Kotlin optimization is simple: whenever we switch the coroutine Default→IO, we don’t move the coroutine to another thread, but we make the thread itself an I/O thread, while another I/O thread becomes the “Default” thread to compensate. And the opposite: if we switch IO→Default and there is an unoccupied Default thread, this thread becomes I/O and our thread becomes Default. This way we avoid switching threads while still guaranteeing we keep a healthy fleet of Default threads.
Example by @Skater901 and mine (I believe they were effectively the same), showed that we can call multiple blocking operation and that doesn’t impact responsiveness or concurrency of coroutines - as long as we use withContext(Dispatchers.IO) .
Let’s say you have a coroutine, we’ll call it coroutine 1, running on thread A. This coroutine wants to run some blocking code.

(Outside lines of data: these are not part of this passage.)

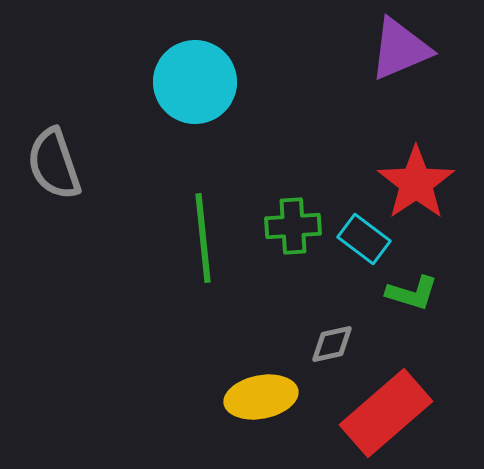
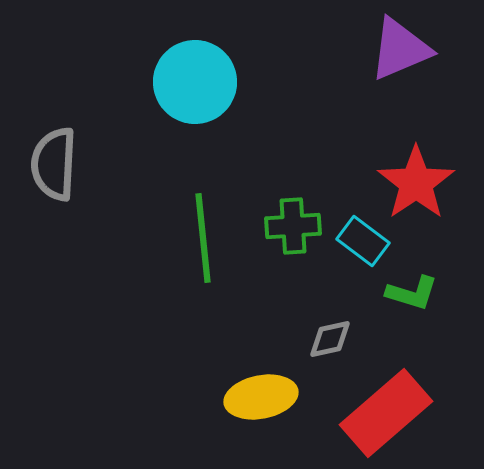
gray semicircle: rotated 22 degrees clockwise
cyan rectangle: moved 1 px left, 2 px down
gray diamond: moved 2 px left, 5 px up
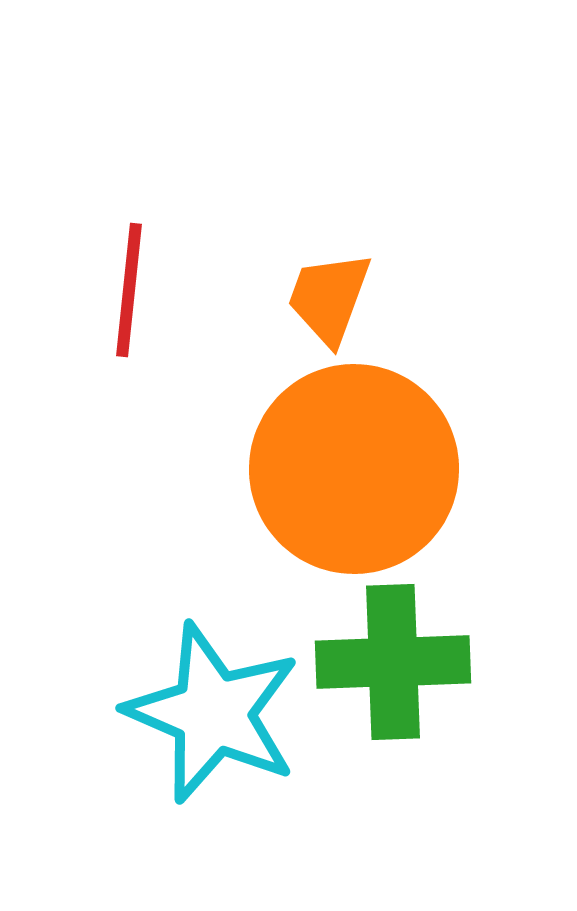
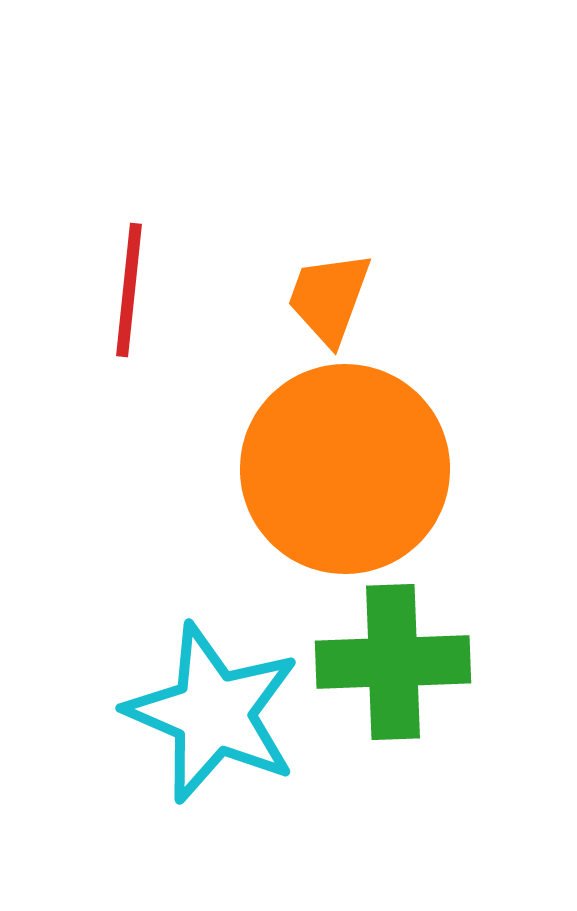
orange circle: moved 9 px left
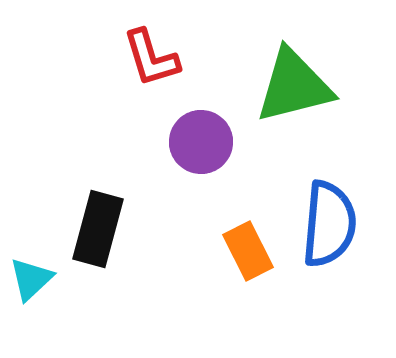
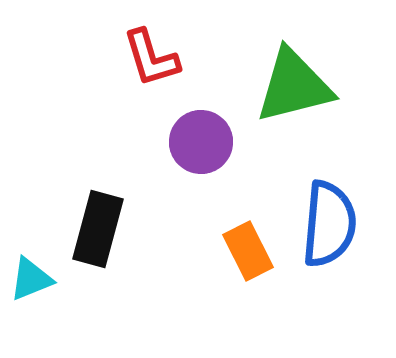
cyan triangle: rotated 21 degrees clockwise
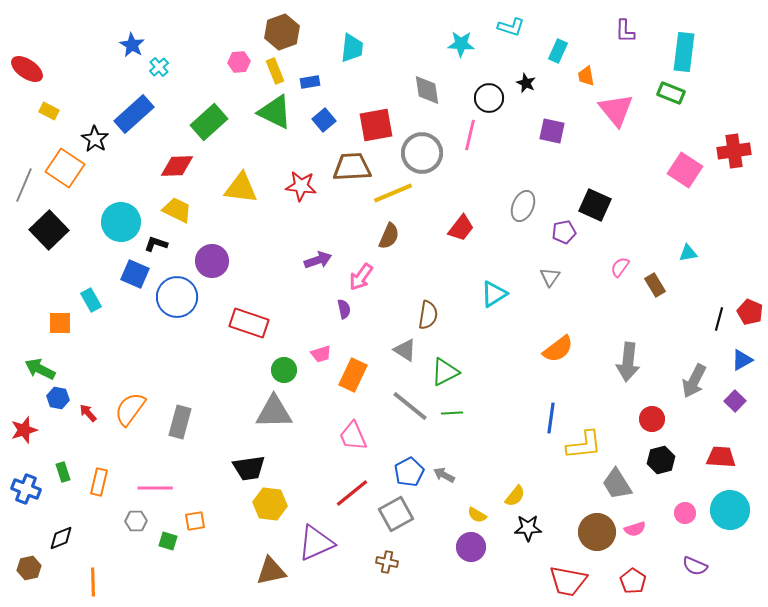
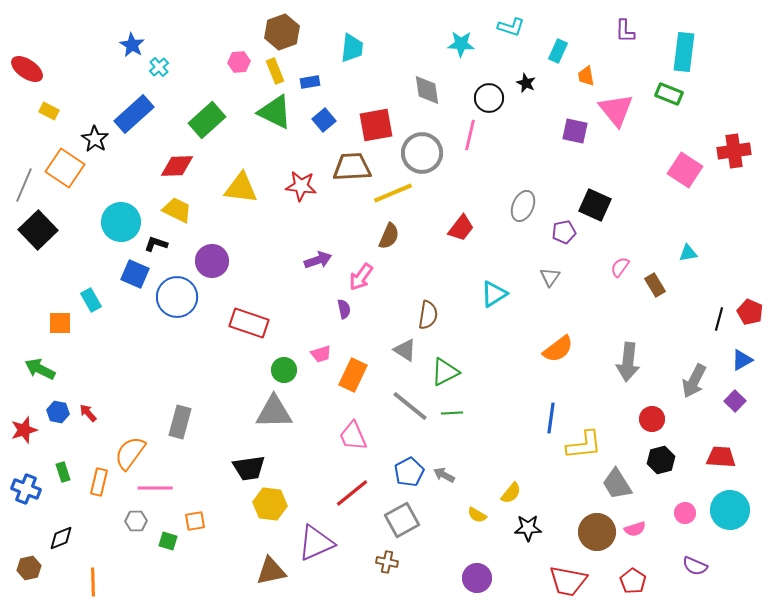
green rectangle at (671, 93): moved 2 px left, 1 px down
green rectangle at (209, 122): moved 2 px left, 2 px up
purple square at (552, 131): moved 23 px right
black square at (49, 230): moved 11 px left
blue hexagon at (58, 398): moved 14 px down
orange semicircle at (130, 409): moved 44 px down
yellow semicircle at (515, 496): moved 4 px left, 3 px up
gray square at (396, 514): moved 6 px right, 6 px down
purple circle at (471, 547): moved 6 px right, 31 px down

Calling withContext(Dispatchers.IO) creates a new coroutine (call it coroutine 2) and suspends coroutine 1. It is guaranteed that coroutine 1 will suspend until coroutine 2 completes, at which point coroutine 1 will resume.
As for threads:
If thread A is the main thread then coroutine 2 will be scheduled to run on a thread from the IO dispatcher’s thread pool (call it thread B), and thread A won’t be blocked.
If thread A is in the IO dispatcher’s thread pool, then thread A’s reason to exist is to run blocking code. So running coroutine 2 on thread B instead of A doesn’t provide any benefit – you still have a thread in the IO dispatcher being blocked. Running coroutine 2 on thread A is also faster, since it doesn’t have to switch threads first.
If thread A is in the default dispatcher’s thread pool, well, that’s the same thread pool as the IO dispatcher. Once again there’s no point to switch to thread 2, the dispatcher can just “move” thread A from the default dispatcher to the IO dispatcher and continue running on thread A.
So I’d argue that you don’t “explicitly want to execute the IO-blocking code on another thread”.